This is the second volume of Geoffrey Kibby’s master class on the identification of larger fungi. The first (reviewed in BW 29: 72) was about the non-agarics – brackets, boletes, puffballs, club fungi and others, plus the large genera Russula and Lactarius. This new volume covers the white-spored, and some of the pink-spored, agarics, some 750 species in all, including the waxcaps and the large genera Tricholoma, Mycena, Clitocybe, Amanita, Pluteus and Lepiota among a myriad of smaller ones. A third volume will be devoted to the agarics with pink or dark-coloured spores.
This second volume maintains the surpassingly high quality of the first. The illustrations are magnificent. Kibby reveals that all the drawing and painting was done by computer, using Apple’s iPad Pro and its Pencil 2 app (but I cannot imagine how he managed to capture the subtle colours and textures so well). In addition, he has designed and published the book himself. He modestly writes that, when the book is used in combination with a good set of keys in Fungi Nordica or Fungi of Temperate Europe, ‘I hope you will have a good chance of putting a name to your collections’ (in other words he is writing for fairly experienced field mycologists, but that is quite a lot of us these days). With that in mind, keys are at a minimum in this volume, and after a short, well-illustrated introduction (there is a more general introduction in Volume 1) we dive straight into the species accounts and the matching illustrations on the opposite page.

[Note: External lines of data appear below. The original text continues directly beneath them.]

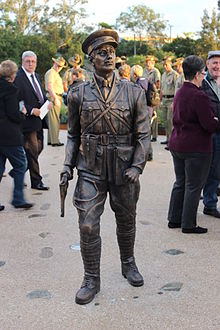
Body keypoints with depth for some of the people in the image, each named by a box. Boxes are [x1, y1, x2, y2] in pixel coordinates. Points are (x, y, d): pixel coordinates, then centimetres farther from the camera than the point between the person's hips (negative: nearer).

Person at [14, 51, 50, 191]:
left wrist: (47, 102, 3)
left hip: (39, 118, 9)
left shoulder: (36, 76, 14)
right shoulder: (18, 77, -13)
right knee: (32, 150, -1)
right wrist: (31, 110, -22)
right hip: (28, 121, -9)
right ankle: (36, 181, 10)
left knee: (39, 147, 16)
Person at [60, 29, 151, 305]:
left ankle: (128, 264, 41)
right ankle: (91, 279, 16)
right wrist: (68, 165, -2)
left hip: (124, 170, 1)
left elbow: (143, 134, 0)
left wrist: (137, 166, -10)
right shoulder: (78, 95, 0)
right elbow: (73, 134, 8)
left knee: (126, 222, 16)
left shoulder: (134, 93, -2)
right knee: (87, 226, -2)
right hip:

This is the fullest treatment available of white-spored agarics in a single volume, and it is clearly the work that the author wishes he had had to refer to in his youth, but did not. Spore shapes are shown as well as the whole fungus, and, where relevant, other diagnostic features such as substrates, or a leaf from a mycorrhizal partner, or highly magnified cap cuticle, as well. Many of the species illustrated are rare – or at least rarely recorded – and a minority are foreign (though some of them may well be here unrecognised).
For the text descriptions, each visible part of the mushroom is run through – cap, gills, stem, flesh, spores. Proper attention is given to diagnostic scents and tastes, though I suspect that our noses differ; Kibby suggests that Tricholoma sulphureum smells ‘gas-like’, while I would suggest that the experience is more like sticking your nostril right over the tap and turning on the gas. His Clitocybe odora is ‘slightly anise-like’, but the chef to whom I once sold this species told me it knocks star anise clear out of the ring. Kibby’s Echinoderma aspera smells ‘rather unpleasant’; mine stinks like a burnt rubber tyre (though I quite like it). Anyway, you get the gist; Kibby is relatively restrained (though I look forward to his take on stinky species of Inocybe and Cortinarius).
As I say, reasonably experienced field mycologists will get the most out of this guide. Kibby does not use English names except where they are well established (though he does tell us what the Latin names mean). He does not care whether a species is edible or not, but he does mark the more notorious poisoners with a red cross. Like all mycologists, he never says oak or birch but Quercus or Betula. We say ‘farinacious’ when we mean smelling of raw pastry; or ‘raphanoid’ instead of smelling like a radish; or ‘nitrous’ when a fungus reminds you of the smell of bleach or swimming pools. This resistance to normal English is part of mycology’s tribal ethic; its roots lie in scientific internationalism.
I do not know how many copies Geoffrey has printed, but if you want a copy of the best field guide to fungi ever made you should probably make haste.